Recent bans against ivory trade have resulted in decreased demand
Some regard ivory carving as an endangered art form
Alternative materials, like the use of mammoth tusks, are on the rise
When Li Chunke started carving ivory in 1964, the number of elephants in Africa was still on the rise. Demand for ivory in China was practically non-existent and tusks could be bought for under $7 a kilogram.
Today, this figure is closer to $1,100 – according to research by Save the Elephants.
But while this marks a significant increase over the course of Li’s career, the price of coveted xiangya (elephant teeth) has almost halved over the last 18 months.
An endangered art form?
Conservationists have welcomed the recent drop in demand, attributing it to awareness campaigns and President Xi Jinping’s commitment to abolish the ivory trade in China.

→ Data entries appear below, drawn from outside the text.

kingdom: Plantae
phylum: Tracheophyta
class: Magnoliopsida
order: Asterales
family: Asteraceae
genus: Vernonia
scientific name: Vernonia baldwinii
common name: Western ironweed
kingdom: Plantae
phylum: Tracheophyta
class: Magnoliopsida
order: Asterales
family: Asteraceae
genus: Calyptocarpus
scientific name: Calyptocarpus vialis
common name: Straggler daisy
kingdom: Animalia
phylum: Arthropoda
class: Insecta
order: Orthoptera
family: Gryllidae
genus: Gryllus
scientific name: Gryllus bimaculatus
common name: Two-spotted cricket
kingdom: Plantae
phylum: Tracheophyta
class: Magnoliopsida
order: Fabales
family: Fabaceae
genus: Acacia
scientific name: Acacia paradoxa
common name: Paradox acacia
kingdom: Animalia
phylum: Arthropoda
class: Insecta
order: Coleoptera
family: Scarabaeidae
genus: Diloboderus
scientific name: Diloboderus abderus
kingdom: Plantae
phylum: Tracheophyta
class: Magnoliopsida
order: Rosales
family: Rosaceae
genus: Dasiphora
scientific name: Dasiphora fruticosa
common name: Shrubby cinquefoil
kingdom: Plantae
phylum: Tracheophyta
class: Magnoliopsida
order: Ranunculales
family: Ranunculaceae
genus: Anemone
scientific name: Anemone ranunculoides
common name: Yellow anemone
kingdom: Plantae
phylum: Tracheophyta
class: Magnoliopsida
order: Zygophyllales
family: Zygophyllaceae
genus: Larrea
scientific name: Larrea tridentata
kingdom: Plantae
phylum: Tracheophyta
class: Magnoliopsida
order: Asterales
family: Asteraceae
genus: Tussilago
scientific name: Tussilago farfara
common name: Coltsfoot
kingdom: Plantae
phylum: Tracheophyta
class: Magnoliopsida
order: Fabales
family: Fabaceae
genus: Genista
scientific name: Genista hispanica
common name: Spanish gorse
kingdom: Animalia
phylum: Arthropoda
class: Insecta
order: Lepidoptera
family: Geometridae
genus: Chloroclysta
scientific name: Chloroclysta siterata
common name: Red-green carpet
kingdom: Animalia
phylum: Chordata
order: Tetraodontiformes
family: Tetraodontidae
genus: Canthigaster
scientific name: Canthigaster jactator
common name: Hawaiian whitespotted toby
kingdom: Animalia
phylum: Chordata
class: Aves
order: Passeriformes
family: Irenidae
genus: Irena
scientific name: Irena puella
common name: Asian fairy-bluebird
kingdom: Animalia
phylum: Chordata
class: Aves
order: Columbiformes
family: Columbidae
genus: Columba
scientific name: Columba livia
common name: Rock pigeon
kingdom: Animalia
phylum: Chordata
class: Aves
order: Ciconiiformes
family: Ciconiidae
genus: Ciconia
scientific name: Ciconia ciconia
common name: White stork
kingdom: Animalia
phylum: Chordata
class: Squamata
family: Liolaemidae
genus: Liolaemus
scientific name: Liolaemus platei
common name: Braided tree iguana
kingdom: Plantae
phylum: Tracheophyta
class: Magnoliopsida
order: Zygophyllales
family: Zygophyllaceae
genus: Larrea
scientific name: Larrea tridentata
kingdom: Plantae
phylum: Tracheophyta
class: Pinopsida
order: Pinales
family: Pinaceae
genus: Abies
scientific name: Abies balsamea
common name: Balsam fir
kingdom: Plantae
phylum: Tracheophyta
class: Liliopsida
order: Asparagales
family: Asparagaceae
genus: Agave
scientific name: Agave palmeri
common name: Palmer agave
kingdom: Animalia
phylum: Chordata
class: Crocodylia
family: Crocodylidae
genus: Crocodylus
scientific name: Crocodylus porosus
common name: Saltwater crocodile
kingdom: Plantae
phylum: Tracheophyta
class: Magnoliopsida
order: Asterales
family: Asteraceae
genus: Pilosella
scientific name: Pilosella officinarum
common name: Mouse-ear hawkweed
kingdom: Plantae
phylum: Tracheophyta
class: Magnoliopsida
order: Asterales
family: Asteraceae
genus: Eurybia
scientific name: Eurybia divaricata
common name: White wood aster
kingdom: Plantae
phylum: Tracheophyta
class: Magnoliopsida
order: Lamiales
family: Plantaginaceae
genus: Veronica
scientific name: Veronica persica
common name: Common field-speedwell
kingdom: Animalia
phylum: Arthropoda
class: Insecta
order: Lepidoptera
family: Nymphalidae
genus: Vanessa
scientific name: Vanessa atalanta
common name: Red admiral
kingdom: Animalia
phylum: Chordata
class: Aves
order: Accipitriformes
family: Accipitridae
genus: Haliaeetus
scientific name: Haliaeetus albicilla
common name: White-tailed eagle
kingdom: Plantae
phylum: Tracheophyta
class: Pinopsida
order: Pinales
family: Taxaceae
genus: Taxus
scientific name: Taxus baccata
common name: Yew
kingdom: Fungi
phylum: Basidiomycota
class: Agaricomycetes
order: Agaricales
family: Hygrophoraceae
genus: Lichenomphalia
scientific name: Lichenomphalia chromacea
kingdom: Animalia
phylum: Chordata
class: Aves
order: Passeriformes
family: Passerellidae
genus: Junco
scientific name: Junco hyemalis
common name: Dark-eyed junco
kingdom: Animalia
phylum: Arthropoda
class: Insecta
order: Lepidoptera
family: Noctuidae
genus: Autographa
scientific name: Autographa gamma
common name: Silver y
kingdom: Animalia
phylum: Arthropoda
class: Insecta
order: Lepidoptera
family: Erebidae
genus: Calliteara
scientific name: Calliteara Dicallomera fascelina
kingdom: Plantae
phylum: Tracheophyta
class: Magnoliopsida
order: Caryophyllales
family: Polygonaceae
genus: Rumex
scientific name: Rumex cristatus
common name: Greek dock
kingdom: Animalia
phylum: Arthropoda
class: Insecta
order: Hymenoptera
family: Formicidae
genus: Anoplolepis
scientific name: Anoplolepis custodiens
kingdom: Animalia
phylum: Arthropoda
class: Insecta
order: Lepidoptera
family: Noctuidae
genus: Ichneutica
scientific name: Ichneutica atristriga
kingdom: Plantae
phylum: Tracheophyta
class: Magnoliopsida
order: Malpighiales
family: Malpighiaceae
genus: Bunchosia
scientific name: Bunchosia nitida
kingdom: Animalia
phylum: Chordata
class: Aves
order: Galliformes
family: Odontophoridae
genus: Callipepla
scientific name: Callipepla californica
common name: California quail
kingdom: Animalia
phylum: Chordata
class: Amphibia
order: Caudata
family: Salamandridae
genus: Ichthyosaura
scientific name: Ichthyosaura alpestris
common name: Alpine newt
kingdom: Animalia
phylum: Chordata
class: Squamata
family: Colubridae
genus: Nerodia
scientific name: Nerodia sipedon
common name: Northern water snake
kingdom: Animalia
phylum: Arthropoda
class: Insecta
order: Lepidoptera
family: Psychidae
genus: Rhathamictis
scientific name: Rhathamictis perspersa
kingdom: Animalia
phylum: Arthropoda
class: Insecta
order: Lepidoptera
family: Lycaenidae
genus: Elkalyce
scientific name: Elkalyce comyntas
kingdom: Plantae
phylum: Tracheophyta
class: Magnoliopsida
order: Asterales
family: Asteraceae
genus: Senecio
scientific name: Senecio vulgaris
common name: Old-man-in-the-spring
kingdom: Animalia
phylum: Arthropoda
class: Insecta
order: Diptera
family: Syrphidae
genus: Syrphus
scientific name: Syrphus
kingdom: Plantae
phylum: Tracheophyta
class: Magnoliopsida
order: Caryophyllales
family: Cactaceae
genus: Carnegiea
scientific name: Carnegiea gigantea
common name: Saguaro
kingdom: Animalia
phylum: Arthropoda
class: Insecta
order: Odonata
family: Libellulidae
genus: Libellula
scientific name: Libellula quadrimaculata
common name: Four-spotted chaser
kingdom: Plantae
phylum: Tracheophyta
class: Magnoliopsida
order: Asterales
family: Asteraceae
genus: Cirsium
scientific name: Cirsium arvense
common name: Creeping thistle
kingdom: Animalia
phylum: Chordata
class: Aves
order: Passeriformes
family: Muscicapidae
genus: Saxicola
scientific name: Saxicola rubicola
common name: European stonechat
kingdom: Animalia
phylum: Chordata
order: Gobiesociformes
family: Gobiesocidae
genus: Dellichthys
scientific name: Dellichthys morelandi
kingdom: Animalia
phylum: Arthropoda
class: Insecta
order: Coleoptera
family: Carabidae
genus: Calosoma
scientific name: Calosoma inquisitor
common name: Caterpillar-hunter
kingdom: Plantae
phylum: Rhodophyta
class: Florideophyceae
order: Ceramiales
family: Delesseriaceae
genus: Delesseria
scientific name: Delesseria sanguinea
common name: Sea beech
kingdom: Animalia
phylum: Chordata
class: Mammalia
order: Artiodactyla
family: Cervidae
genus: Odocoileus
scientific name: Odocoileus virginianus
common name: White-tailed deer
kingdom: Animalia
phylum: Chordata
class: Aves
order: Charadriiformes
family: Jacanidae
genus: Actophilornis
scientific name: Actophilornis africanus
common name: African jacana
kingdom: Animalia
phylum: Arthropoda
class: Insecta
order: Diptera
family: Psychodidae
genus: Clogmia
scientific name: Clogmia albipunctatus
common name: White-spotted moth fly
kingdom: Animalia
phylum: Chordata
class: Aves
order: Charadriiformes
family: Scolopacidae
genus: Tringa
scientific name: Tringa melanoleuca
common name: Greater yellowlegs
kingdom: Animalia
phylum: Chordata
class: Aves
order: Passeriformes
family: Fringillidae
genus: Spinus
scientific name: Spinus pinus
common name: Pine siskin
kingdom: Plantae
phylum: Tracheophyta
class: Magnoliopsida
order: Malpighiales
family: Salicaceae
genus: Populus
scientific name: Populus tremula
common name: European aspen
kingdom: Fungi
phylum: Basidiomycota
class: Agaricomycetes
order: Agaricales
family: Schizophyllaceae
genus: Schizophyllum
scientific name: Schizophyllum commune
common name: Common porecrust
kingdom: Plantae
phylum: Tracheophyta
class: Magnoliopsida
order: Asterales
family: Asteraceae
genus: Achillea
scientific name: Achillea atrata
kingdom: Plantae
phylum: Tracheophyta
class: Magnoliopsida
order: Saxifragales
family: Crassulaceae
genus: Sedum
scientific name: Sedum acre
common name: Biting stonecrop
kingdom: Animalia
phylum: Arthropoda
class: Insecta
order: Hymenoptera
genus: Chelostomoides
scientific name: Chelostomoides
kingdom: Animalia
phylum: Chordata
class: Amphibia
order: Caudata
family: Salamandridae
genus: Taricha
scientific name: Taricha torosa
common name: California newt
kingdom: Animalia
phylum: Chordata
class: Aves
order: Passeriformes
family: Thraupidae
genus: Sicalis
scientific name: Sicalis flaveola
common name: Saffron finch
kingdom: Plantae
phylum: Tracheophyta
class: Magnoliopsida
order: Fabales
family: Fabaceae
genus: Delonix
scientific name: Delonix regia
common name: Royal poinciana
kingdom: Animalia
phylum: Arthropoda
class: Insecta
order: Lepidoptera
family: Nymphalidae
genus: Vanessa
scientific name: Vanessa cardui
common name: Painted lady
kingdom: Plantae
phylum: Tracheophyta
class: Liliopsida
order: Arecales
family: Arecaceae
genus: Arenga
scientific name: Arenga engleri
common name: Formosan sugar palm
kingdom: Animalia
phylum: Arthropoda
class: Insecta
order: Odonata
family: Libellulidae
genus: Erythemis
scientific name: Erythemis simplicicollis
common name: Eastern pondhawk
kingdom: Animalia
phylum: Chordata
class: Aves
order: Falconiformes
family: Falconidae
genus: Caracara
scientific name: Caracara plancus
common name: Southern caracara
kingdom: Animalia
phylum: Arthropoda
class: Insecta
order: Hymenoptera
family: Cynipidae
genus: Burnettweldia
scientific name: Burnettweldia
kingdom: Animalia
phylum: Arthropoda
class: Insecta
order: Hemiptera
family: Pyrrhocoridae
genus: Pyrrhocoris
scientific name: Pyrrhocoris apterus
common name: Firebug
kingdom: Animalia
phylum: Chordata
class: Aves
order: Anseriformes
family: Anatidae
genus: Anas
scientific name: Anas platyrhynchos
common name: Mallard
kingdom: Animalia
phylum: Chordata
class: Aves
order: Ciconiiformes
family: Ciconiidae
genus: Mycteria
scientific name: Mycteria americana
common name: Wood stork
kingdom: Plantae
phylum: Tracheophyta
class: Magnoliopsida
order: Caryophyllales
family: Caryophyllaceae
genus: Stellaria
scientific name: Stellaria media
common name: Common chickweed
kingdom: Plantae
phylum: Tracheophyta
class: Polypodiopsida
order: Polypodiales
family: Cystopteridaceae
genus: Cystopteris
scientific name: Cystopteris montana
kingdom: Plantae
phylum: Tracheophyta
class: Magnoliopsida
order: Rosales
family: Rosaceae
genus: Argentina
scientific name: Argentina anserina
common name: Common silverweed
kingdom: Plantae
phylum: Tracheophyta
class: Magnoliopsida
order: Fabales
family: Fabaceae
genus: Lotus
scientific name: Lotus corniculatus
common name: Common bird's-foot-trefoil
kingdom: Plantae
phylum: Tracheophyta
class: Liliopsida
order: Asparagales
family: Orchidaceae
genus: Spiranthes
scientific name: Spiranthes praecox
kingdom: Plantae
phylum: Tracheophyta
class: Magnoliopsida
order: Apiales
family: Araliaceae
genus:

But for 65-year-old Li, these changing attitudes threaten an ancient art form and the livelihoods of many carvers.
“Ivory carving represents Chinese traditional culture” he says, sipping green tea in his small apartment in Beijing.
“Chinese people love it because it is an ancient skill – it’s a practice that belongs to the imperial arts.”
At the state-owned factory where he spent his five-decade career, Li would sculpt everything from small trinkets to full-length tusks adorned with classical scenes.
Alternative raw materials to ivory
Legal restrictions mean that he is rarely able to keep raw ivory at his home.
Nonetheless, on the far side of his living room I find a small workshop besieged by chisels, drill bits and tools.
Some are electronic, but the majority are simple hand tools – the sort he trained with. From the clutter, Li picks out figurines carved from a variety of different materials.
Ivory’s rare combination of density and smoothness makes it ideal for intricate carving, but there are alternatives. Hippo, narwhal and walrus tusks possess similar qualities.
“When we don’t have ivory, we also use beeswax and agarwood,” he explains.
Li shows me a small horse statuette and an ancient goddess fashioned from a piece of mammoth tusk – an ivory substitute excavated from the Siberian permafrost.
“When we made carvings for export [in the 1960s] the products had to represent Chinese traditional culture – it was merchandise,” he recalls.
“Now I can carve on any theme, including religion and modern life.”
Legal vs. illegal ivory trade
Since retiring from the factory in 2013, Li estimates he makes fewer than 10 carvings a year, and can spend as long as two months on a single item.
He appears despondent about elephant poaching and the black market that are now associated with his industry.
“We are legal ivory-carving professionals,” he says. “The ivory we used was from natural deaths. We ought to protect wildlife. I like animals and I’ve kept a puppy as a pet. I find it shocking that elephants are killed by men.”
With the worldwide ban on ivory in 1989, factories like Li’s were able to stay open, as China still permitted domestic trade. A licensing system allowed the continued import of tusks sourced from natural elephant deaths and police seizures.
But the distinction between legal and illegal trade is becoming blurred, say conservationists.
A 2011 investigation by the International Fund for Animal Welfare (IFAW) found that almost 60% of licensed vendors and carving factories in China were involved in black market trade.
A high-profile campaign featuring former basketball star Yao Ming argues that all ivory consumption – even the licensed trade – feeds the cycle of killing.
“Yao Ming’s ‘no buying, no killing’ is only partly right – we still have to think about the inheritance of traditional Chinese culture,” Li says.
“Of course, the raw material can be replaced by alternatives, which is why my students also use woods and jade. But some of the nuances of carving – ones that can only be reflected in ivory – are at risk.”
Rise in demand for mammoth tusks
On the other side of central Beijing, one of Li’s students, Li Jiulong (no relation), leads me into his small, dusty workshop. The 26-year-old shares the space with four other apprentices. A fellow carver sits practicing her technique on a small block of wood, her engravings guided by ink markings.
Work surfaces are arranged in a square, each littered with hand tools for breaking down large chunks of tusk and more accurate electronic ones for finer details.
While his master is old enough to ignore the diminishing demand for ivory, the younger Li must keep his options open.
In addition to his apprenticeship he is also undertaking a master’s degree which sees him working with lacquer – a traditional colored finish applied to wood.
He can obtain ivory through “the proper channels,” but Li spends much of his time carving other materials, including mammoth tusks.
“These tusks have been buried underground for a long time, which can cause cracks and change their color,” he explains, sketching out their differing patterns of grain on a piece of paper. “They would [originally have been] white like the elephant tusks, but they’re also more compact than normal ivory.”
Imports of mammoth tusks from Hong Kong (the main route bringing them in from Russia) has more than tripled since 2000. But the young apprentice retains some hope for traditional ivory carving, despite the recent drop in demand.
“It’s true that ivory won’t be huge business in the future but it won’t vanish. It is part of our cultural heritage,” he says.
“It will survive and keep its place,” he argues.